One Sunday morning as I go up the escalator in Chennai trade Centre in Chennai, I see a man wearing a blue striped shirt saying “Hi” to us. I was skeptical at his reception, though it was arranged that the families will meet. Little did I realize that am meeting the guy am going to spend the rest of my life with and the person who I will be head over heels in love with. It was not love at first sight but you can call it love at first conversation. Within hours we came to know that we had a lot of similar taste though we were very different as people. I decided that I can afford to wave the green flag for marriage as I was sure that he will make a great friend and husband.
We did have our days of courtship which was as usual not only a bed of roses, it had its own ups and downs but it just helped us to know each other better. Sometimes I think that my husband is so amazing that I don’t know if I’m good enough, but I also realize that as I make him happy, it is definitely what I want to be.
Edwin has many sides and layers to him and until and otherwise you know him really well you will not be able to witness the real Edwin. He is basically friendly and helpful but if he decides about something then even the Lord will have a tough time to reason out with him. A happy go lucky guy to the world but emotions run deep and it is not visible to the world. I realised this when his happiness and anxiety was revealed in form of tears rolling down his cheeks when I came out of my labor room. He was just so excited to see me that he broke down. Even people who knew him for years were shocked to see this reaction and I was so happy as it was a kind of confirmation to let me know how much he loves me.
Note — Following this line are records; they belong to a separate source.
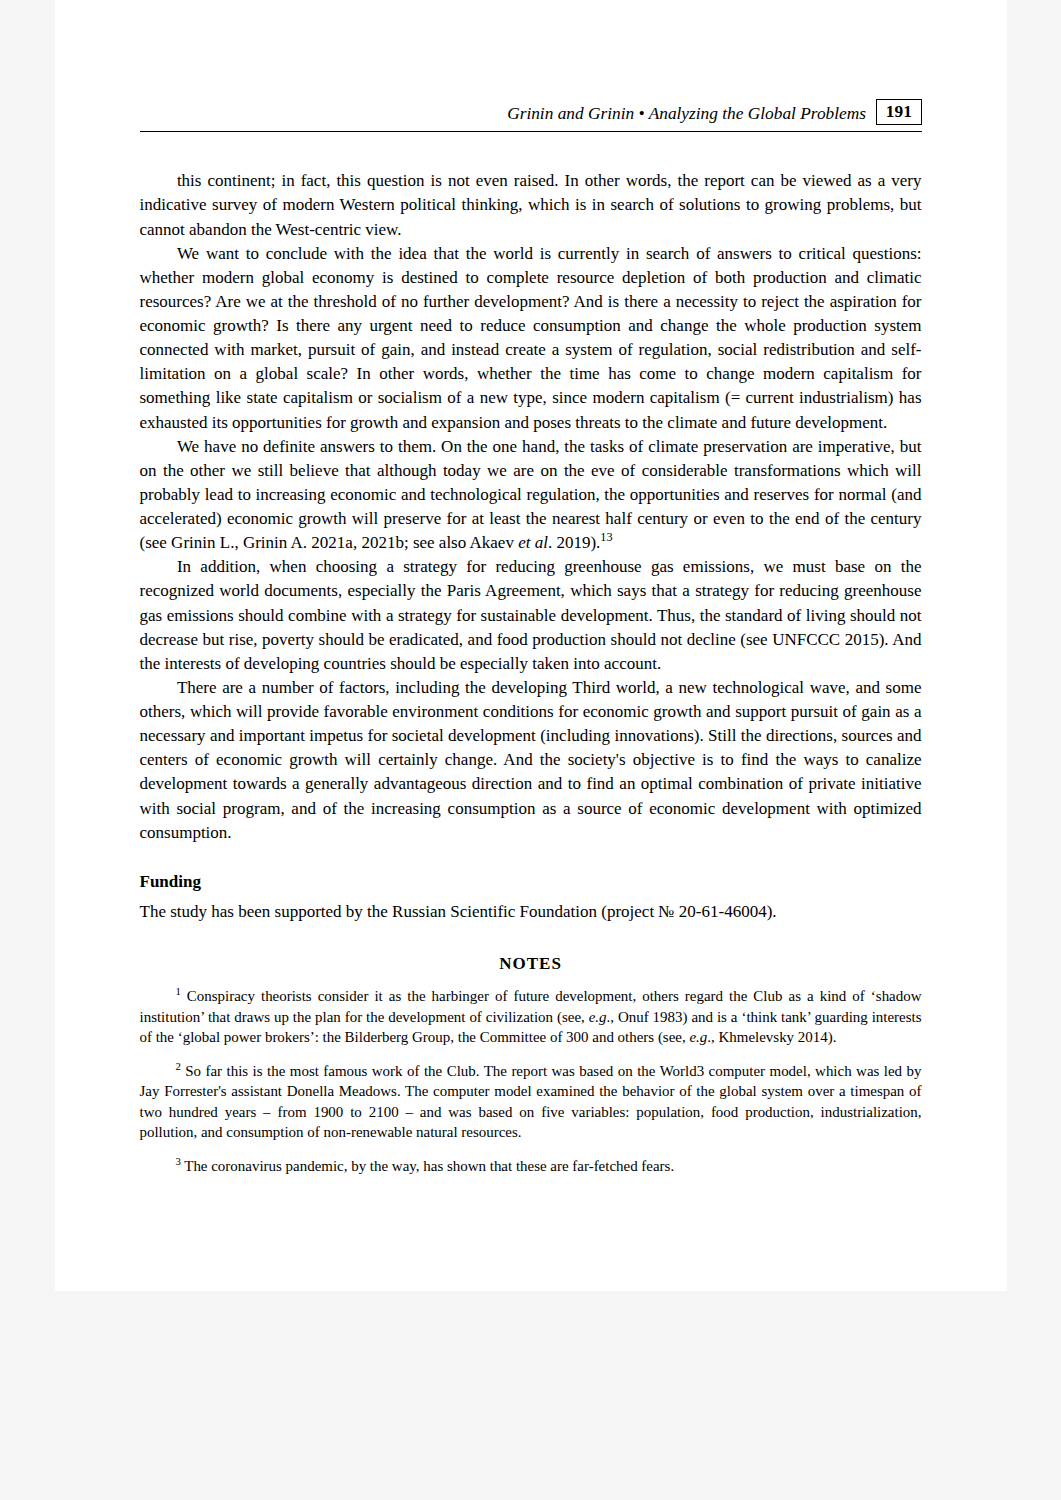Grinin and Grinin • Analyzing the Global Problems
191
this continent; in fact, this question is not even raised. In other words, the report can be viewed as a very indicative survey of modern Western political thinking, which is in search of solutions to growing problems, but cannot abandon the West-centric view.
We want to conclude with the idea that the world is currently in search of answers to critical questions: whether modern global economy is destined to complete resource depletion of both production and climatic resources? Are we at the threshold of no further development? And is there a necessity to reject the aspiration for economic growth? Is there any urgent need to reduce consumption and change the whole production system connected with market, pursuit of gain, and instead create a system of regulation, social redistribution and self-limitation on a global scale? In other words, whether the time has come to change modern capitalism for something like state capitalism or socialism of a new type, since modern capitalism (= current industrialism) has exhausted its opportunities for growth and expansion and poses threats to the climate and future development.
We have no definite answers to them. On the one hand, the tasks of climate preservation are imperative, but on the other we still believe that although today we are on the eve of considerable transformations which will probably lead to increasing economic and technological regulation, the opportunities and reserves for normal (and accelerated) economic growth will preserve for at least the nearest half century or even to the end of the century (see Grinin L., Grinin A. 2021a, 2021b; see also Akaev et al. 2019).13
In addition, when choosing a strategy for reducing greenhouse gas emissions, we must base on the recognized world documents, especially the Paris Agreement, which says that a strategy for reducing greenhouse gas emissions should combine with a strategy for sustainable development. Thus, the standard of living should not decrease but rise, poverty should be eradicated, and food production should not decline (see UNFCCC 2015). And the interests of developing countries should be especially taken into account.
There are a number of factors, including the developing Third world, a new technological wave, and some others, which will provide favorable environment conditions for economic growth and support pursuit of gain as a necessary and important impetus for societal development (including innovations). Still the directions, sources and centers of economic growth will certainly change. And the society's objective is to find the ways to canalize development towards a generally advantageous direction and to find an optimal combination of private initiative with social program, and of the increasing consumption as a source of economic development with optimized consumption.
Funding
The study has been supported by the Russian Scientific Foundation (project № 20-61-46004).
NOTES
1 Conspiracy theorists consider it as the harbinger of future development, others regard the Club as a kind of ‘shadow institution’ that draws up the plan for the development of civilization (see, e.g., Onuf 1983) and is a ‘think tank’ guarding interests of the ‘global power brokers’: the Bilderberg Group, the Committee of 300 and others (see, e.g., Khmelevsky 2014).
2 So far this is the most famous work of the Club. The report was based on the World3 computer model, which was led by Jay Forrester's assistant Donella Meadows. The computer model examined the behavior of the global system over a timespan of two hundred years – from 1900 to 2100 – and was based on five variables: population, food production, industrialization, pollution, and consumption of non-renewable natural resources.
3 The coronavirus pandemic, by the way, has shown that these are far-fetched fears.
The extra mile he goes to make everyone happy and please everyone irritates me at times but then that is who he is and all said and done I admire it and am proud of it. I have learnt that we should accept each other as we are as he accepts me even with my possessive nature. He has always been there for me and has backed my decisions no matter what they are. As mentioned earlier the similarities we have are too many to list, some of them are the readiness to travel, watching movies, music, sports and friends. I wish I had more time with him but then am sure no matter how many days he spends with me I will still have this complaint as his company is so great that no number of days or hours spent together seem to be enough. I jokingly tell Edwin that he just doesn’t have a choice other than to live with me as I will never ever let go off him. It is just the way he understands me and my thoughts that amaze me. After marriage, my sight has become so strong and my instincts so right that I also understand what he wants and where he is heading to. We have worked great as a team as we realize we are not vying with each other but are there for each other.
As a father he is hands down a winner. I can put up my legs and relax as soon as we step out of our house as Edwin will take over the role of taking care of Dan. He has been more of a son to my parents than a son-in-law. His relationship with my mom is amazing and they behave as friends and the respect he has for my dad is great.
I have never been in love before but I realize that it is because God wanted me to meet Edwin so that I can pour out all the love I have and make it last for a lifetime. My life with Edwin has given me tons of deepest and happiest moments and I am sure I will have many more to cherish. After all definitely God meant marriage to be part of His happiness plan. Even though Edwin does make blunders at times like break my semi professional camera I still love him till the world’s end.